McLaughlin (right) was cited for making contributions to young children with special needs and their families through research, higher education, publications, policy and information dissemination. Her research interests include early intervention with a focus on inclusion, embedded instruction and posiitive behavioral supports.
While pursuing her doctorate, she has served as a research assistant on several funded projects and is the research coordinator on a federal Institute of Education Sciences (USDOE) grant investigating the impact of professional development on early childhood teachers’ use of embedded instruction and outcomes for young children with disabilities.

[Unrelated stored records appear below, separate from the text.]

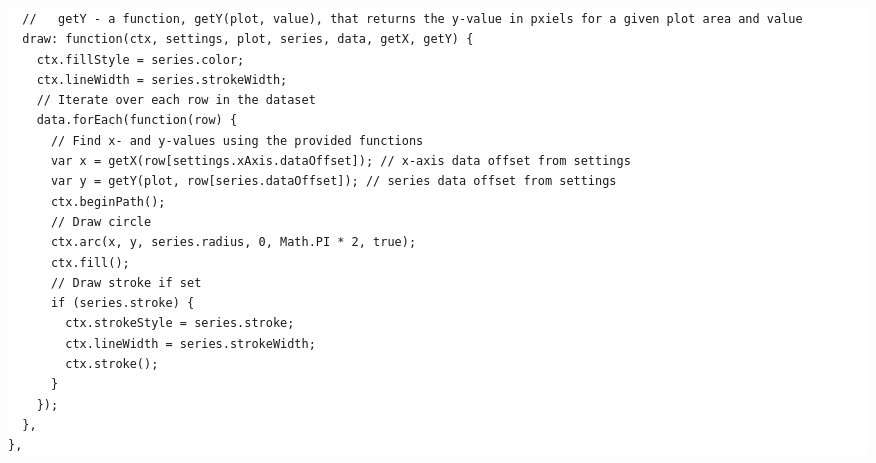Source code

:       //   getY - a function, getY(plot, value), that returns the y-value in pxiels for a given plot area and value
      draw: function(ctx, settings, plot, series, data, getX, getY) {
        ctx.fillStyle = series.color;
        ctx.lineWidth = series.strokeWidth;
        // Iterate over each row in the dataset
        data.forEach(function(row) {
          // Find x- and y-values using the provided functions
          var x = getX(row[settings.xAxis.dataOffset]); // x-axis data offset from settings
          var y = getY(plot, row[series.dataOffset]); // series data offset from settings
          ctx.beginPath();
          // Draw circle
          ctx.arc(x, y, series.radius, 0, Math.PI * 2, true);
          ctx.fill();
          // Draw stroke if set
          if (series.stroke) {
            ctx.strokeStyle = series.stroke;
            ctx.lineWidth = series.strokeWidth;
            ctx.stroke();
          }
        });
      },
    },
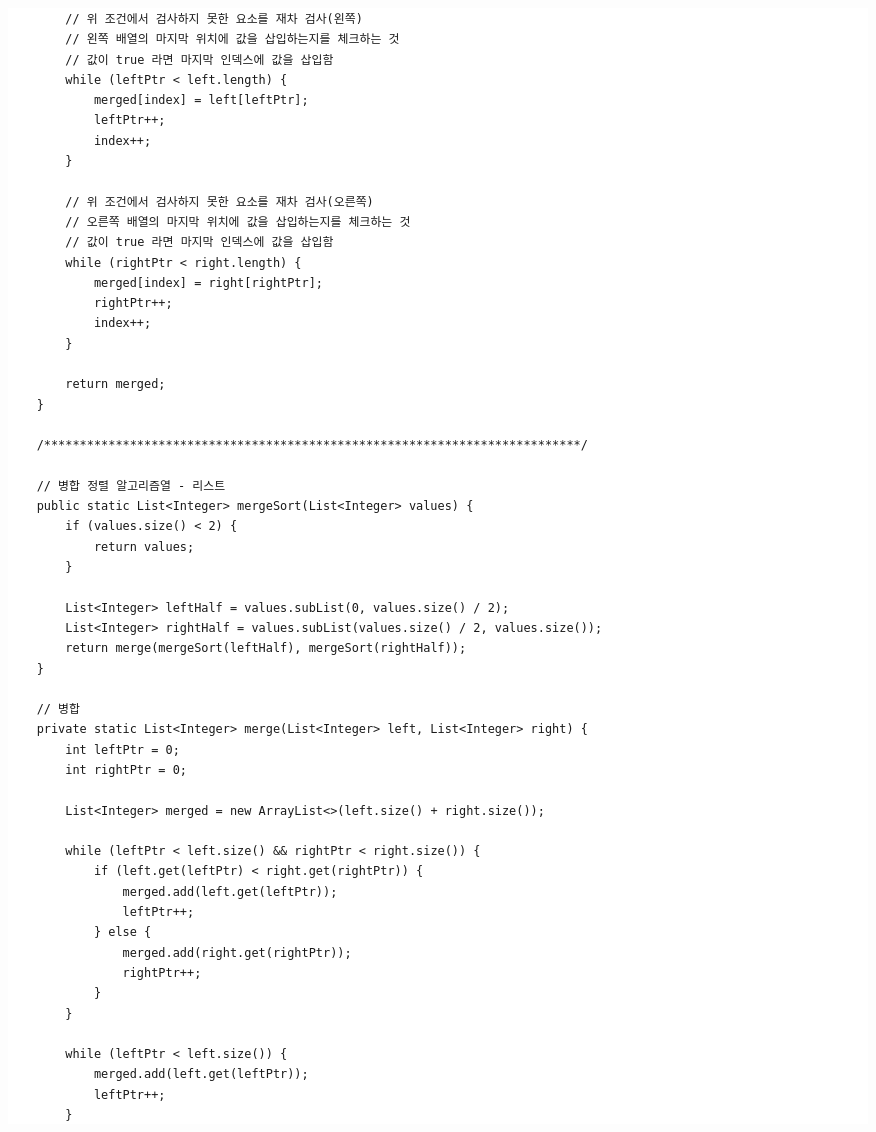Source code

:             // 위 조건에서 검사하지 못한 요소를 재차 검사(왼쪽)
            // 왼쪽 배열의 마지막 위치에 값을 삽입하는지를 체크하는 것
            // 값이 true 라면 마지막 인덱스에 값을 삽입함
            while (leftPtr < left.length) {
                merged[index] = left[leftPtr];
                leftPtr++;
                index++;
            }

            // 위 조건에서 검사하지 못한 요소를 재차 검사(오른쪽)
            // 오른쪽 배열의 마지막 위치에 값을 삽입하는지를 체크하는 것
            // 값이 true 라면 마지막 인덱스에 값을 삽입함
            while (rightPtr < right.length) {
                merged[index] = right[rightPtr];
                rightPtr++;
                index++;
            }

            return merged;
        }

        /***************************************************************************/

        // 병합 정렬 알고리즘열 - 리스트
        public static List<Integer> mergeSort(List<Integer> values) {
            if (values.size() < 2) {
                return values;
            }

            List<Integer> leftHalf = values.subList(0, values.size() / 2);
            List<Integer> rightHalf = values.subList(values.size() / 2, values.size());
            return merge(mergeSort(leftHalf), mergeSort(rightHalf));
        }

        // 병합
        private static List<Integer> merge(List<Integer> left, List<Integer> right) {
            int leftPtr = 0;
            int rightPtr = 0;

            List<Integer> merged = new ArrayList<>(left.size() + right.size());

            while (leftPtr < left.size() && rightPtr < right.size()) {
                if (left.get(leftPtr) < right.get(rightPtr)) {
                    merged.add(left.get(leftPtr));
                    leftPtr++;
                } else {
                    merged.add(right.get(rightPtr));
                    rightPtr++;
                }
            }

            while (leftPtr < left.size()) {
                merged.add(left.get(leftPtr));
                leftPtr++;
            }
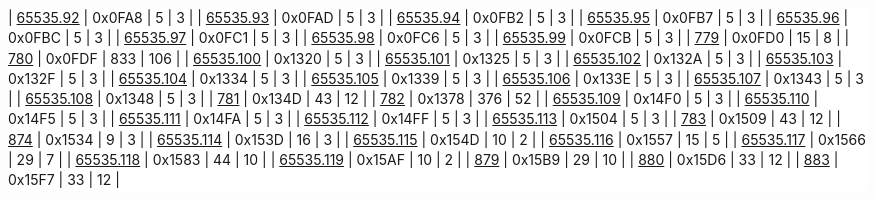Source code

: | [65535.92](./65535.92.md)   | 0x0FA8   |      5 |              3 |
| [65535.93](./65535.93.md)   | 0x0FAD   |      5 |              3 |
| [65535.94](./65535.94.md)   | 0x0FB2   |      5 |              3 |
| [65535.95](./65535.95.md)   | 0x0FB7   |      5 |              3 |
| [65535.96](./65535.96.md)   | 0x0FBC   |      5 |              3 |
| [65535.97](./65535.97.md)   | 0x0FC1   |      5 |              3 |
| [65535.98](./65535.98.md)   | 0x0FC6   |      5 |              3 |
| [65535.99](./65535.99.md)   | 0x0FCB   |      5 |              3 |
| [779](./779.md)             | 0x0FD0   |     15 |              8 |
| [780](./780.md)             | 0x0FDF   |    833 |            106 |
| [65535.100](./65535.100.md) | 0x1320   |      5 |              3 |
| [65535.101](./65535.101.md) | 0x1325   |      5 |              3 |
| [65535.102](./65535.102.md) | 0x132A   |      5 |              3 |
| [65535.103](./65535.103.md) | 0x132F   |      5 |              3 |
| [65535.104](./65535.104.md) | 0x1334   |      5 |              3 |
| [65535.105](./65535.105.md) | 0x1339   |      5 |              3 |
| [65535.106](./65535.106.md) | 0x133E   |      5 |              3 |
| [65535.107](./65535.107.md) | 0x1343   |      5 |              3 |
| [65535.108](./65535.108.md) | 0x1348   |      5 |              3 |
| [781](./781.md)             | 0x134D   |     43 |             12 |
| [782](./782.md)             | 0x1378   |    376 |             52 |
| [65535.109](./65535.109.md) | 0x14F0   |      5 |              3 |
| [65535.110](./65535.110.md) | 0x14F5   |      5 |              3 |
| [65535.111](./65535.111.md) | 0x14FA   |      5 |              3 |
| [65535.112](./65535.112.md) | 0x14FF   |      5 |              3 |
| [65535.113](./65535.113.md) | 0x1504   |      5 |              3 |
| [783](./783.md)             | 0x1509   |     43 |             12 |
| [874](./874.md)             | 0x1534   |      9 |              3 |
| [65535.114](./65535.114.md) | 0x153D   |     16 |              3 |
| [65535.115](./65535.115.md) | 0x154D   |     10 |              2 |
| [65535.116](./65535.116.md) | 0x1557   |     15 |              5 |
| [65535.117](./65535.117.md) | 0x1566   |     29 |              7 |
| [65535.118](./65535.118.md) | 0x1583   |     44 |             10 |
| [65535.119](./65535.119.md) | 0x15AF   |     10 |              2 |
| [879](./879.md)             | 0x15B9   |     29 |             10 |
| [880](./880.md)             | 0x15D6   |     33 |             12 |
| [883](./883.md)             | 0x15F7   |     33 |             12 |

McLaughlin completed her master’s in special education in 2003 and was an early primary special education teacher in New Zealand for two years, before enrolling in UF’s doctoral program in 2006. She is lead author on a manuscript accepted for publication, a contributing author on a published book chapter and a submitted manuscript, and has served as a guest reviewer for the Journal of Early Intervention. She was selected last year from a highly competitive applicant pool to participate in the Pre-Elementary Education Longitudinal Study (PEELS) Data Training Seminar sponsored by the National Center for Special Education Reearch. She has already conducted one pilot study from the data and is using the data for her dissertation.
Her doctoral adviser is Professor Patrica Snyder, the David Lawrence Jr. Endowed Chair in Early Childhood Studies at UF.
UF has previous ties to DEC’s prestigious Sexton award. EduGator alum Brian Boyd (PhD ’05, early childhood-special education), now on the University of North Carolina-Chapel Hill occupational science faculty, received the honor in 2005; Snyder, though, was the very first recipient, selected in 1992 while a doctoral student at the University of New Orleans. Her adviser? None other than Professor J. David Sexton, the award’s namesake, who was revered as an outstanding mentor and leader in his field.
McLaughlin is the latest EduGator to add to UF’s legacy in DEC’s Sexton awards program.